Walls, Tunnels and all the Rest
I’ve been travelling here and there for the last two weeks, ended up here, halfway round the world to perform more shows with up and coming band Fleetwood Mac. We opened the tour in a beautiful outdoor arena in Berlin, surrounded by a forest, a place which had been originally built as a place for Nazi rallies to be held. We walked to the stage along an underground corridor which was built in the shape of an arc in order that no one could get a clear shot of the Fuhrer from either end. The back of the stage was a formidable stone wall which had once been fitted with gun turrets for picking off rabble-rousers.
Over the years, many great artists have played in this arena and resurrected it for good and peaceful purposes, but being there in that place does remind you in a sobering way of the extraordinary transformations that can take place in the zeitgeist over decades.

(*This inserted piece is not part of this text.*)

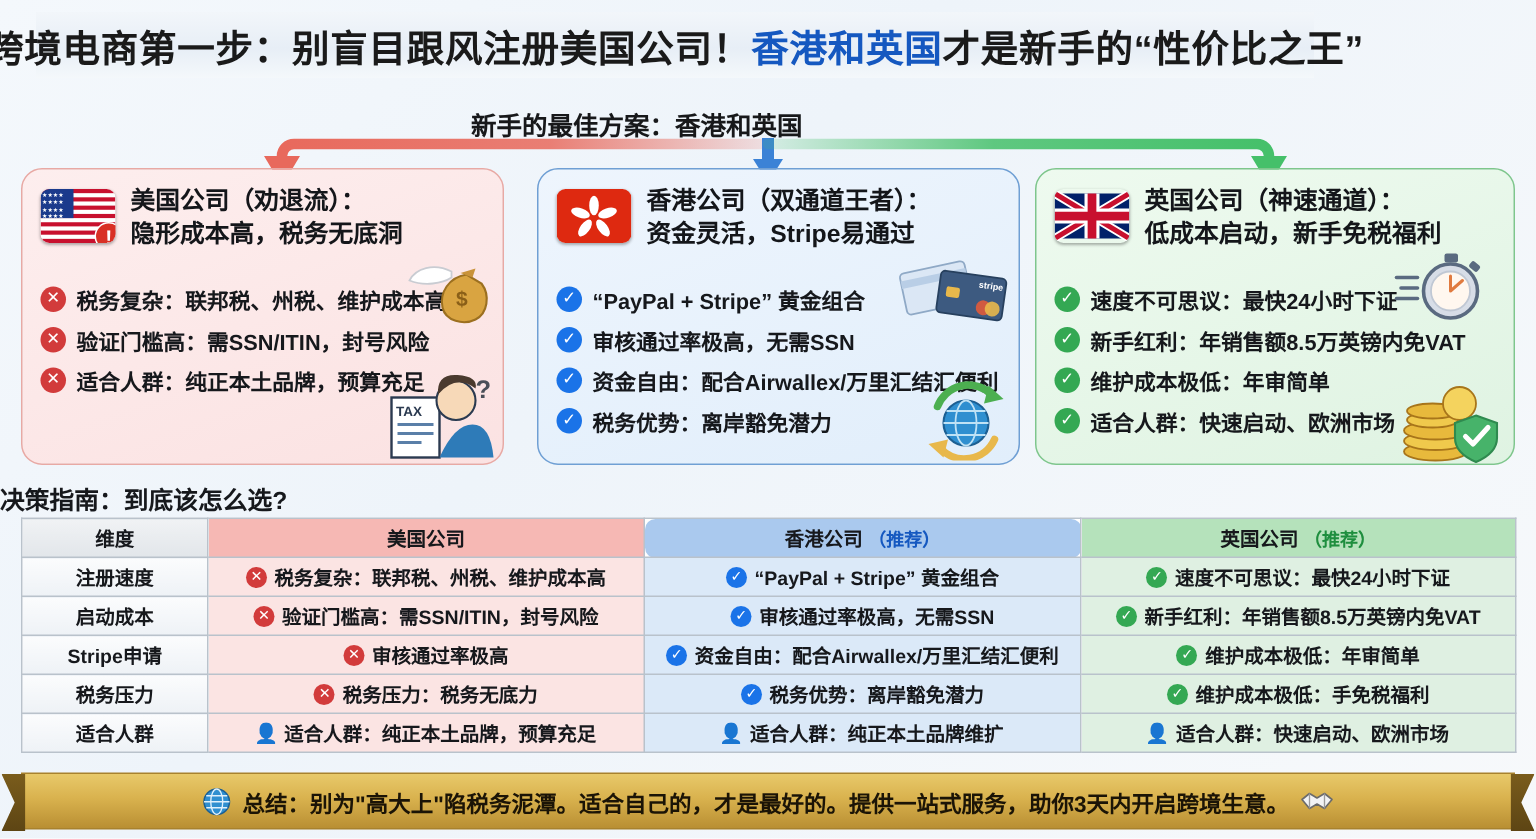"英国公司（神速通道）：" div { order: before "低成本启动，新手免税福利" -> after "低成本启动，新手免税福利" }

While in Berlin, we visited a famous bunker near the train station which was designed by Albert Speer. It was built in a grand architectural style with marble panels (now residing in Russia) applied to concrete walls three metres thick, meant to withstand the aerial bombing and be a lasting monument to the might of the German Empire. Such was their supreme arrogance and grandiose vision. The building did prove to be resilient, unlike the Empire.
During the following years in what became East Berlin, the bunker was secretly used to house bananas which only the upper echelon of the Communist Party could enjoy. Ordinary Germans might only get to have a banana once a year but those privileged defenders of the state were slicing them up for their cereal every day.

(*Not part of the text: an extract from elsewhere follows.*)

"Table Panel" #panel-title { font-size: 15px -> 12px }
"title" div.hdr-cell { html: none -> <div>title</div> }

Once the wall came down, this building for a short while was the most famous techno, rave, fetish and sex club in Berlin. Those flat concrete walls must have amplified those oonst oonst beats, shrieks and howls into a soundtrack worthy of Dante’s Inferno, sensory overload, transcendental horror and euphoria? In any event, all were welcome, a good night out if you were in the right mood, so I am told.
The bunker has now been transformed into a private art gallery showing the contemporary art collection of Karen and Christian Boros. The interior has been remodelled into an amazing exhibition space and there are many fascinating works of art on display. Most of these carry conceptual layers of meaning for which it is helpful, or in some cases essential, to get a guided tour to understand. This inspired reformation of the building’s original intent is, from the outside at least, a “readymade" artwork. You can really feel the intensity of the structure and its purpose and history as you wander the corridors inside.
On the top floor is an exhibition of work by a Brazilian artist by the name of Paulo Nazareth. He has spent many years walking though Africa and other continents in bare feet with no money, no bank account, no phone. He wants to have no choice but to connect directly with people everywhere he goes, to find work, to find shelter, to be fed. Every now and again he sends postal packages of work to his art dealer, e.g his worn and weathered tunic on which he has stitched a few words and a simple route map of his journey. His life and his choices are an impressive artwork of uncompromising, single minded will. I thought of him the next morning as I complained to room service about them not having sent up any butter with breakfast. This contrast of choices and circumstances had never seemed so apparent.
So this letter is in a part a travelogue, but mostly I’m just passing on a realisation that we need to be vigilant, self aware, always looking to make art that is transformational, allowing all the people to share a vision and pursuing a vision that’s good for all.